BayPay Forum Event: Authentication and Identity Track - Setting the Stage

Picture From BayPay Forum Events Page:  The 'Authentication and Identity Wars' are well underway, but everything is still to be defined.  This is the perfect moment to get fully engaged and involved in the industry, and what better way to do it than with your BayPay Forum colleagues!

We are thrilled to invite you to the first event of the Authentication and Identity Track, a series of panels around authentication, security and identity management as they apply to payments, commerce, banking and beyond. 

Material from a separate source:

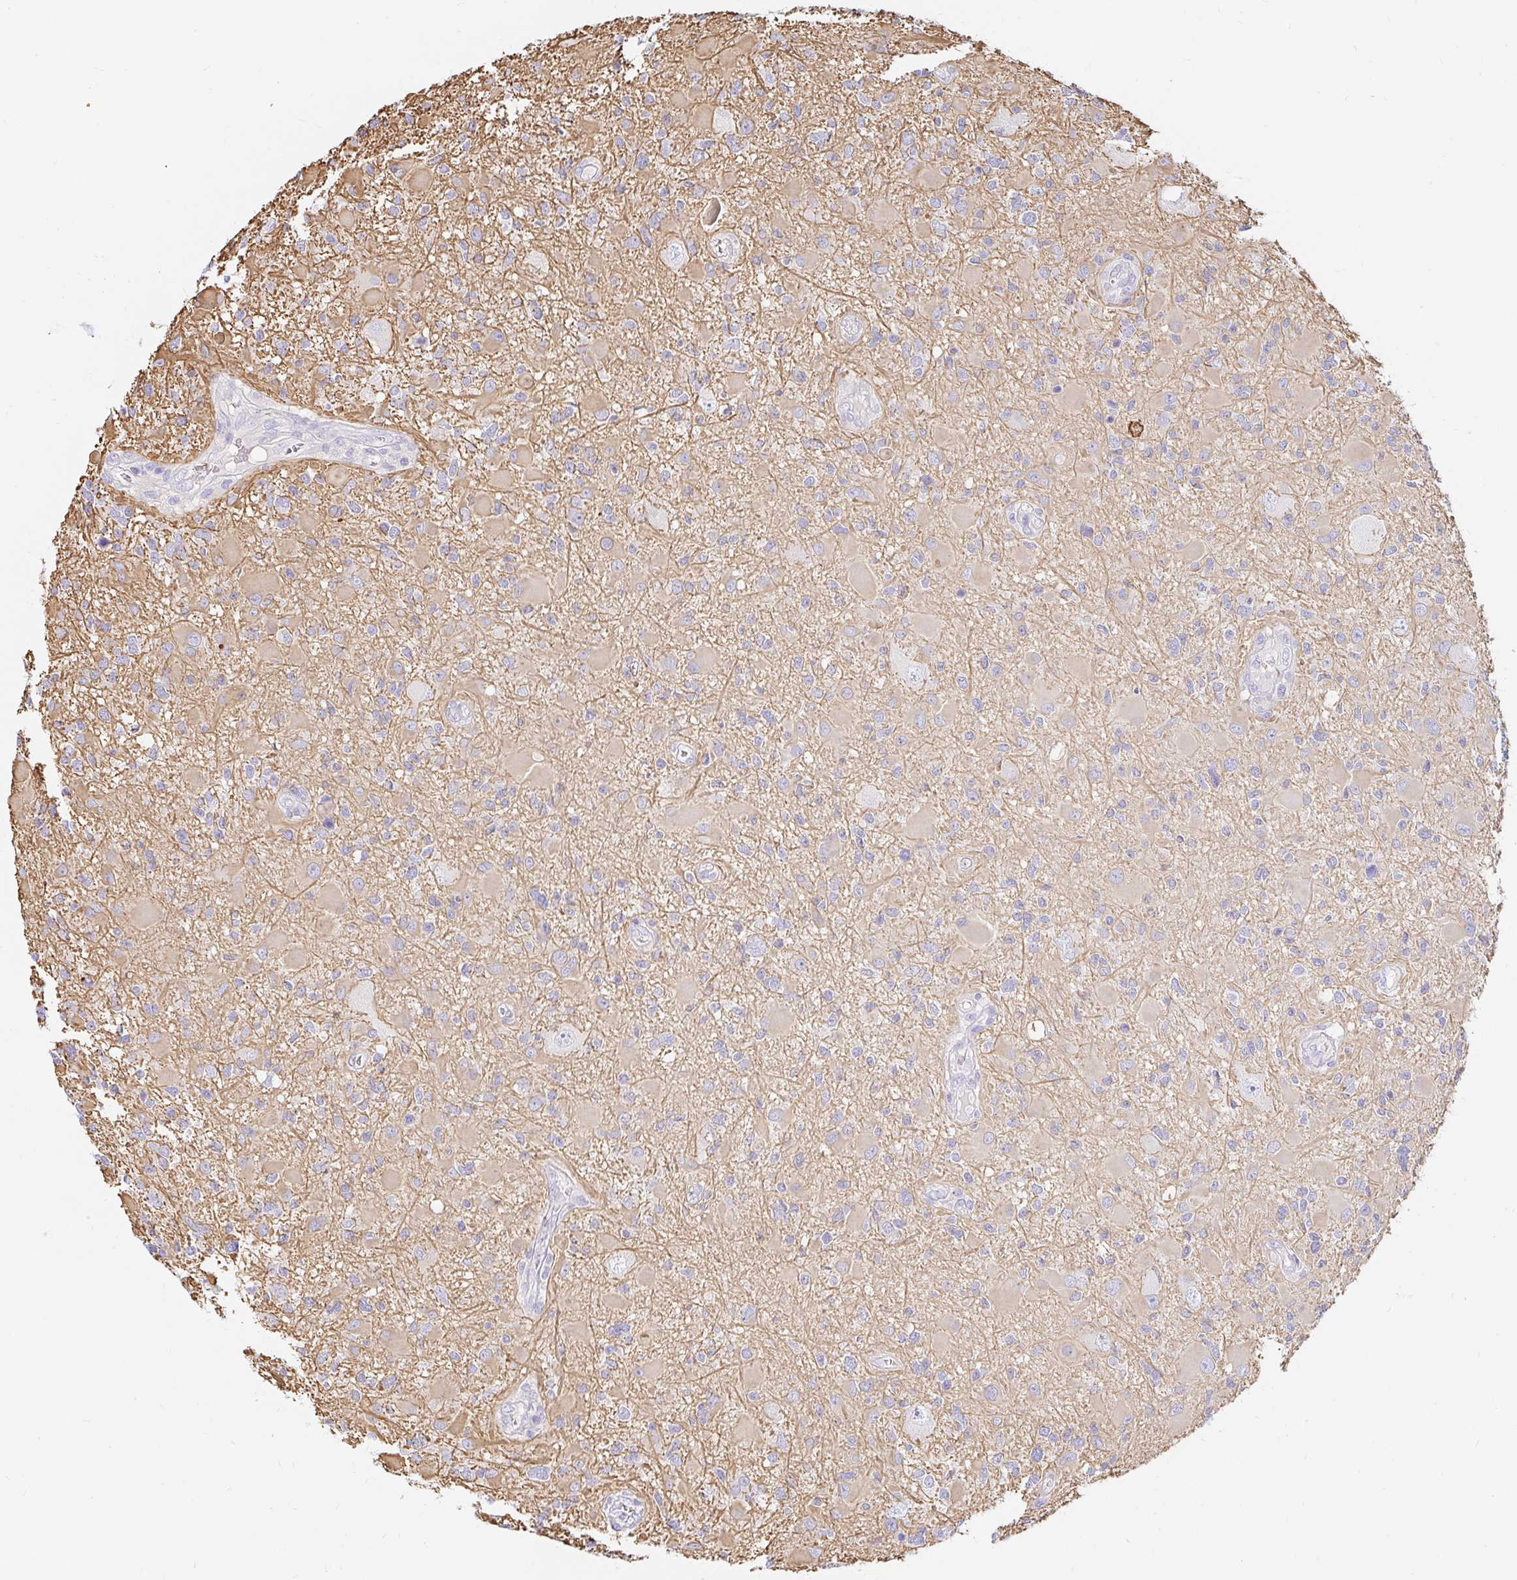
{"staining": {"intensity": "negative", "quantity": "none", "location": "none"}, "tissue": "glioma", "cell_type": "Tumor cells", "image_type": "cancer", "snomed": [{"axis": "morphology", "description": "Glioma, malignant, High grade"}, {"axis": "topography", "description": "Brain"}], "caption": "This is an immunohistochemistry histopathology image of malignant glioma (high-grade). There is no staining in tumor cells.", "gene": "NR2E1", "patient": {"sex": "male", "age": 54}}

This first event will allow us to set the stage and review some of the leading solutions and ongoing initiatives.  It will be the starting point for future, more in-depth, conversations with key ecosystem players - merchants, processors, banks, MNOs - covering their most pressing challenges and biggest opportunities in the U.S. and world-wide.  Continued.

 

Picture Trish's Comment:  I am very excited about BayPay Forum's next event on October 15th.  It will be the first event of the new Authentication and Identity Track, which I am chairing.  This first event will allow us to set the stage and review some of the leading solutions and on-going initiatives. We will talk about the risks associated with today’s authentication solutions, key industry-wide initiatives, the role of government, privacy, and an array of other subjects such as digital signatures, credential management, identity assurance and biometrics.We have worked hard to make sure we have a great line-up of companies with different perspectives, and maybe even diverging, views on the industry and how best to solve the authentication and identity challenge.  Below I have included the list of participating companies (in alphabetical order) along with a short description of each of them:  HID Global:  Their vision is true, multi-factor authentication providing transparent and convenient protection for online financial services.  Multi-factor actually translates to five layers - user, device, channel, transaction and app - that can be implemented in a variety of ways.Iovation:  The company gathers information from a myriad of partners to associate each device with its transactional history and provide a 'device reputation score'.  
At the risk of over-simplifying, the two main scenarios are:
 1. If a consumer tries to transact using a device with no fraud in its history, the
     transaction is deemed low risk and the consumer can proceed with the transaction.  
 2. If the device has fraud in its history, other anti-fraud mechanisms (such as KBA) can be
     used prior to authorizing the transaction.Natural Security:   The company has developed a user authentication mechanism that enables online and in-person transactions by combining a mid-range contactless personal device (something a user has) and biometrics (something a user is).
The mid-range contactless technology means users do not have to handle the physical device, it can stay inside a purse or a pocket.  A user will just need to place their finger on a fingerprint reader.  Everything else happens in the background.
To avoid privacy concerns, biometric information is securely stored on the personal device and so it remains under the individual user's control at all times.  End-user information and communications are encrypted and also securely stored on the personal device (normally in a secure element).OneID:  The company's ultimate goal is to be the only single digital identity a person will ever need.  As it is described on their website:
'OneID uses cryptography to encrypt and lock your data locally at your computer. Your encrypted data is then sent up to the OneID cloud storage repository and remains safely encrypted until you ask for it from an authorized device. 
Your encrypted data is then sent back to your authorized device where it is decrypted and released to a website, login, form, etc., with your consent. All of that happens in a split second.
If for some reason, the OneID repository is hacked, that data is completely useless without the ‘key’ that is stored on your device that unlocks your data. Each OneID user has his/her own key – so any breach will result in zero information being revealed.'

Note:  Since OneID encompasses authentication, authorization and information sharing, I view the company as an implementation of a private cloud.  From my perspective, it goes beyond authentication and tries to provide a holistic 'data view' of the individual RSA Silver Tail:  The approach RSA Silver Tail is taking is quite different from the other companies discussed so far.  Their focus is behavioral analytics applied to web sessions.  
In layman terms:  Is the behavior of a user consistent with the the profile of good behavior we have previous defined for a specific website?  Is the behavior of a large set of users similar enough across all of them to suspect a botnet? 
These are all very different, and in some ways complementary, approaches to solving the authentication and identity equation.  I anticipate a very lively discussion and hope to see you all there!